In high school, I heard the rumors. I knew that I was not the epitome of femininity. It was not the first time I had to evaluate what being a woman meant to me.
It started in 3rd grade, with the best friend of my best friend, who asked why I had a mustache. I didn’t think I had one, but suddenly it was all I could see. Only boys had mustaches—but I was a girl. When I went home, I begged my mom for help. We spread pink Nair on my face and I locked myself in the bathroom where no one could see me washing away my insecurity.
But that wasn’t enough (spoiler: it never is), so in 4th grade, my crush told me my new haircut made me look like a boy—but I was a girl. The “teasing” didn’t stop until my hair had grown past my chin again. I still flinch when I pull my hair too far back and see the more masculine features of my face.
In high school, I’d had enough of hiding behind long hair and getting chemical burns underneath my nose. I decided I would try to stop caring—or at least appear to stop caring. I shrugged off the barbed comments about my face from classmates, refusing to give a reaction, even if it made me think no one could ever love a face like mine. Even if it shook my femininity to the core, even if I began to think my own face was ugly, I refused to cave.

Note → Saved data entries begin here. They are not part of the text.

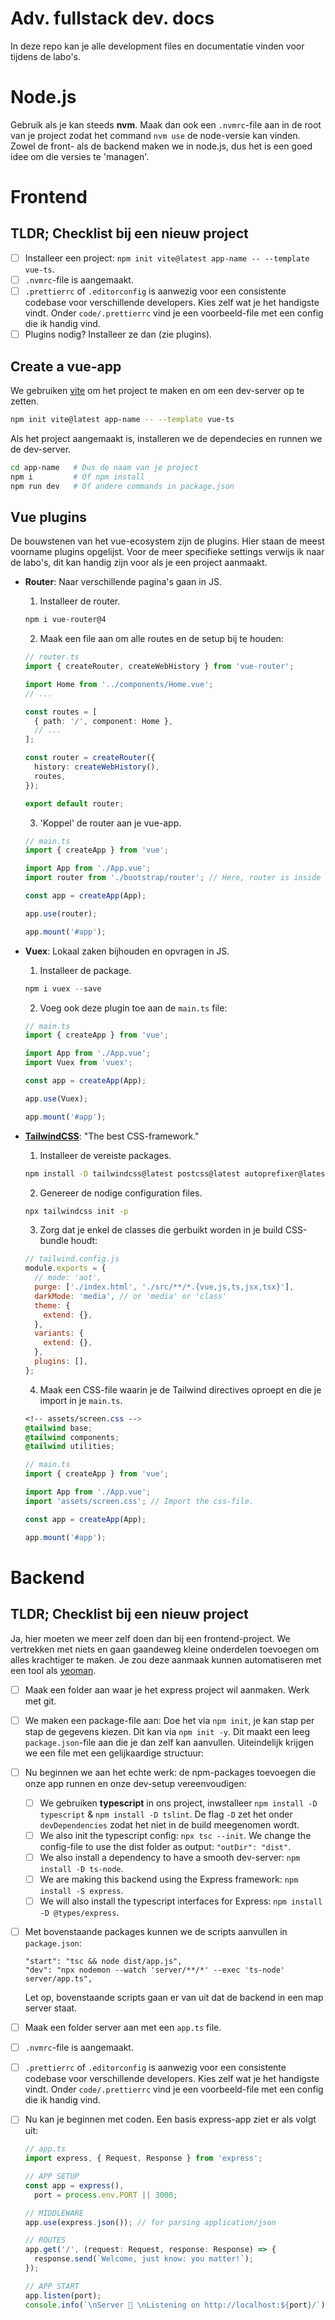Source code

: # Adv. fullstack dev. docs

In deze repo kan je alle development files en documentatie vinden voor tijdens de labo's.

# Node.js

Gebruik als je kan steeds **nvm**. Maak dan ook een `.nvmrc`-file aan in de root van je project zodat het command `nvm use` de node-versie kan vinden. Zowel de front- als de backend maken we in node.js, dus het is een goed idee om die versies te 'managen'.

# Frontend

## TLDR; Checklist bij een nieuw project

- [ ] Installeer een project: `npm init vite@latest app-name -- --template vue-ts`.
- [ ] `.nvmrc`-file is aangemaakt.
- [ ] `.prettierrc` of `.editorconfig` is aanwezig voor een consistente codebase voor verschillende developers. Kies zelf wat je het handigste vindt.
      Onder `code/.prettierrc` vind je een voorbeeld-file met een config die ik handig vind.
- [ ] Plugins nodig? Installeer ze dan (zie plugins).

## Create a vue-app

We gebruiken [vite](https://vitejs.dev) om het project te maken en om een dev-server op te zetten.

```bash
npm init vite@latest app-name -- --template vue-ts
```

Als het project aangemaakt is, installeren we de dependecies en runnen we de dev-server.

```bash
cd app-name   # Dus de naam van je project
npm i         # Of npm install
npm run dev   # Of andere commands in package.json
```

## Vue plugins

De bouwstenen van het vue-ecosystem zijn de plugins. Hier staan de meest voorname plugins opgelijst. Voor de meer specifieke settings verwijs ik naar de labo's, dit kan handig zijn voor als je een project aanmaakt.

- **Router**: Naar verschillende pagina's gaan in JS.

  1. Installeer de router.

  ```bash
  npm i vue-router@4
  ```

  2. Maak een file aan om alle routes en de setup bij te houden:

  ```typescript
  // router.ts
  import { createRouter, createWebHistory } from 'vue-router';

  import Home from '../components/Home.vue';
  // ...

  const routes = [
    { path: '/', component: Home },
    // ...
  ];

  const router = createRouter({
    history: createWebHistory(),
    routes,
  });

  export default router;
  ```

  3. 'Koppel' de router aan je vue-app.

  ```typescript
  // main.ts
  import { createApp } from 'vue';

  import App from './App.vue';
  import router from './bootstrap/router'; // Here, router is inside a folder bootstrap

  const app = createApp(App);

  app.use(router);

  app.mount('#app');
  ```

- **Vuex**: Lokaal zaken bijhouden en opvragen in JS.

  1. Installeer de package.

  ```typescript
  npm i vuex --save
  ```

  2. Voeg ook deze plugin toe aan de `main.ts` file:

  ```typescript
  // main.ts
  import { createApp } from 'vue';

  import App from './App.vue';
  import Vuex from 'vuex';

  const app = createApp(App);

  app.use(Vuex);

  app.mount('#app');
  ```

- **[TailwindCSS](https://tailwindcss.com)**: "The best CSS-framework."

  1. Installeer de vereiste packages.

  ```bash
  npm install -D tailwindcss@latest postcss@latest autoprefixer@latest
  ```

  2. Genereer de nodige configuration files.

  ```bash
  npx tailwindcss init -p
  ```

  3. Zorg dat je enkel de classes die gerbuikt worden in je build CSS-bundle houdt:

  ```javascript
  // tailwind.config.js
  module.exports = {
    // mode: 'aot',
    purge: ['./index.html', './src/**/*.{vue,js,ts,jsx,tsx}'],
    darkMode: 'media', // or 'media' or 'class'
    theme: {
      extend: {},
    },
    variants: {
      extend: {},
    },
    plugins: [],
  };
  ```

  4. Maak een CSS-file waarin je de Tailwind directives oproept en die je import in je `main.ts`.

  ```css
  <!-- assets/screen.css -->
  @tailwind base;
  @tailwind components;
  @tailwind utilities;
  ```

  ```typescript
  // main.ts
  import { createApp } from 'vue';

  import App from './App.vue';
  import 'assets/screen.css'; // Import the css-file.

  const app = createApp(App);

  app.mount('#app');
  ```

# Backend

## TLDR; Checklist bij een nieuw project

Ja, hier moeten we meer zelf doen dan bij een frontend-project. We vertrekken met niets en gaan gaandeweg kleine onderdelen toevoegen om alles krachtiger te maken.
Je zou deze aanmaak kunnen automatiseren met een tool als [yeoman](https://yeoman.github.io/generator/).

- [ ] Maak een folder aan waar je het express project wil aanmaken. Werk met git.
- [ ] We maken een package-file aan:
      Doe het via `npm init`, je kan stap per stap de gegevens kiezen.
      Dit kan via `npm init -y`. Dit maakt een leeg `package.json`-file aan die je dan zelf kan aanvullen.
      Uiteindelijk krijgen we een file met een gelijkaardige structuur:
- [ ] Nu beginnen we aan het echte werk: de npm-packages toevoegen die onze app runnen en onze dev-setup vereenvoudigen:
  - [ ] We gebruiken **typescript** in ons project, inwstalleer `npm install -D typescript` & `npm install -D tslint`.
        De flag `-D` zet het onder `devDependencies` zodat het niet in de build meegenomen wordt.
  - [ ] We also init the typescript config: `npx tsc --init`. We change the config-file to use the dist folder as output: `"outDir": "dist"`.
  - [ ] We also install a dependency to have a smooth dev-server: `npm install -D ts-node`.
  - [ ] We are making this backend using the Express framework: `npm install -S express`.
  - [ ] We will also install the typescript interfaces for Express: `npm install -D @types/express`.
- [ ] Met bovenstaande packages kunnen we de scripts aanvullen in `package.json`:

      "start": "tsc && node dist/app.js",
      "dev": "npx nodemon --watch 'server/**/*' --exec 'ts-node' server/app.ts",

  Let op, bovenstaande scripts gaan er van uit dat de backend in een map server staat.

- [ ] Maak een folder server aan met een `app.ts` file.
- [ ] `.nvmrc`-file is aangemaakt.
- [ ] `.prettierrc` of `.editorconfig` is aanwezig voor een consistente codebase voor verschillende developers. Kies zelf wat je het handigste vindt.
      Onder `code/.prettierrc` vind je een voorbeeld-file met een config die ik handig vind.
- [ ] Nu kan je beginnen met coden. Een basis express-app ziet er als volgt uit:

  ```typescript
  // app.ts
  import express, { Request, Response } from 'express';

  // APP SETUP
  const app = express(),
    port = process.env.PORT || 3000;

  // MIDDLEWARE
  app.use(express.json()); // for parsing application/json

  // ROUTES
  app.get('/', (request: Request, response: Response) => {
    response.send(`Welcome, just know: you matter!`);
  });

  // APP START
  app.listen(port);
  console.info(`\nServer 👾 \nListening on http://localhost:${port}/`);
  ```
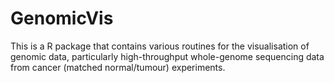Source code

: # GenomicVis

This is a R package that contains various routines for the visualisation of
genomic data, particularly high-throughput whole-genome sequencing data from
cancer (matched normal/tumour) experiments.
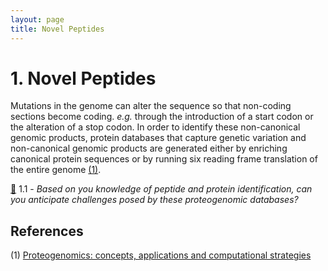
 ```yaml
---
layout: page
title: Novel Peptides
---
```


# 1. Novel Peptides

Mutations in the genome can alter the sequence so that non-coding sections become coding. _e.g._ through the introduction of a start codon or the alteration of a stop codon. In order to identify these non-canonical genomic products, protein databases that capture genetic variation and non-canonical genomic products are generated either by enriching canonical protein sequences or by running six reading frame translation of the entire genome [(1)](#references). 

[:speech_balloon:](answers.md#1.1) 1.1 - _Based on you knowledge of peptide and protein identification, can you anticipate challenges posed by these proteogenomic databases?_


## References

(1) [Proteogenomics: concepts, applications and computational strategies](https://www.ncbi.nlm.nih.gov/pubmed/25357241)

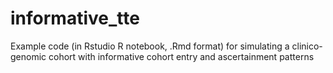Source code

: # informative_tte

Example code (in Rstudio R notebook, .Rmd format) for simulating a clinico-genomic cohort with informative cohort entry and ascertainment patterns
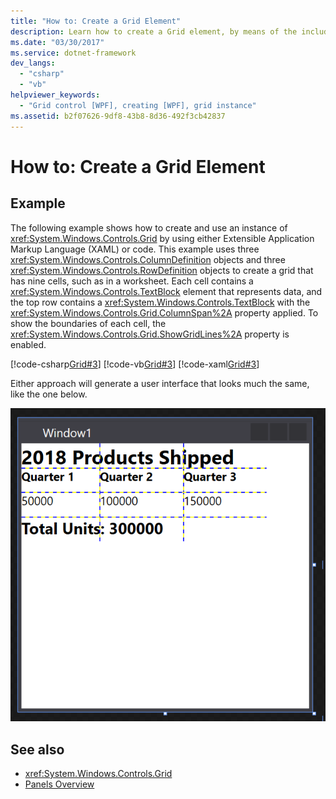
 ```yaml
---
title: "How to: Create a Grid Element"
description: Learn how to create a Grid element, by means of the included code examples in C#, Visual Basic, and XAML.
ms.date: "03/30/2017"
ms.service: dotnet-framework
dev_langs:
  - "csharp"
  - "vb"
helpviewer_keywords:
  - "Grid control [WPF], creating [WPF], grid instance"
ms.assetid: b2f07626-9df8-43b8-8d36-492f3cb42837
---
```

# How to: Create a Grid Element

## Example

The following example shows how to create and use an instance of <xref:System.Windows.Controls.Grid> by using either Extensible Application Markup Language (XAML) or code. This example uses three <xref:System.Windows.Controls.ColumnDefinition> objects and three <xref:System.Windows.Controls.RowDefinition> objects to create a grid that has nine cells, such as in a worksheet. Each cell contains a <xref:System.Windows.Controls.TextBlock> element that represents data, and the top row contains a <xref:System.Windows.Controls.TextBlock> with the <xref:System.Windows.Controls.Grid.ColumnSpan%2A> property applied. To show the boundaries of each cell, the <xref:System.Windows.Controls.Grid.ShowGridLines%2A> property is enabled.

[!code-csharp[Grid#3](~/samples/snippets/csharp/VS_Snippets_Wpf/Grid/CSharp/Grid_Code.cs#3)]
[!code-vb[Grid#3](~/samples/snippets/visualbasic/VS_Snippets_Wpf/Grid/VisualBasic/grid_vb.vb#3)]
[!code-xaml[Grid#3](~/samples/snippets/xaml/VS_Snippets_Wpf/Grid/XAML/default.xaml#3)]

  Either approach will generate a user interface that looks much the same, like the one below.

  ![a screenshot depicts a WPF user interface which contains a grid broken into three columns.  It bears the heading '2018 Products Shipped' spanning all columns of the top row, and has three columns each with sales figures for a certain quarter.  The bottom row has text spanning two columns with the message 'Total Units: 300,000'](././media/how-to-create-a-grid-element/how-to-create-a-grid-element.png)

## See also

- <xref:System.Windows.Controls.Grid>
- [Panels Overview](panels-overview.md)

In college, I tried to leave it all behind me; I was grown now. I could shake it. But some people never grow up, and they would match with me on dating apps just to ask me if I knew I had a mustache. An ex of mine told me I should shave my eyebrows and my lip (I should have left him right then).
Then the pandemic hit, and I had more time on my hands than before. I had a coworker who identified as nonbinary, and I started to wonder what that would mean. I shrugged off “woman,” which had caused me problems for so long, and I tried on something different.
But gender is weird. I found myself somewhere in between the two, sometimes feeling like nothing but a person inhabiting a body, and at other times like I was more of a woman than I’d ever been (occasionally, I even reveled in my masculinity). But the more scrutiny I put my identity under, the more it seemed to move. Like my gender, my identity is fluid.
When I shook off the weight of performing femininity, my biggest insecurity became nearly null. If I don’t have to identify as a woman, then it’s not an insult for someone to point out the ways in which I don’t perform as a woman. Rather, it can signal to others that my identity is not what they assume it to be. Most importantly, it is a (much needed) reminder to myself that I decide what I want my body to look like—not others.
♥ ♥ ♥
ALT TEXT: An image excerpt from “Gender Outlaws: The Next Generation” page 177. In background: Grayed out images representing an insecure internal monologue. They are saying: “Have I always been this way? Which way? Have I always had a sense that I am neither man nor woman… well… no. I was quite certain that I was a girl, even as a teenager. Have I always straddled the line between masculinity and femininity in my presentation, likes, dislikes, mannerisms, activities? …I suppose so. Have I always…”
The internal monologue is cut off by the person in the forefront, saying, “Fuck this ALWAYS nonsense! How could I always be anything? I’ve been constantly changing and growing and adapting since I was born! Isn’t that what humans are meant to do? Every piece of information, every experience, has served to mold me into who I am at this moment just as what I am undergoing in this moment is shaping who I will be tomorrow. The only thing I have always been doing is growing. Who cares whether we have always been this way? Let us instead say: I have always been becoming what I am right now.”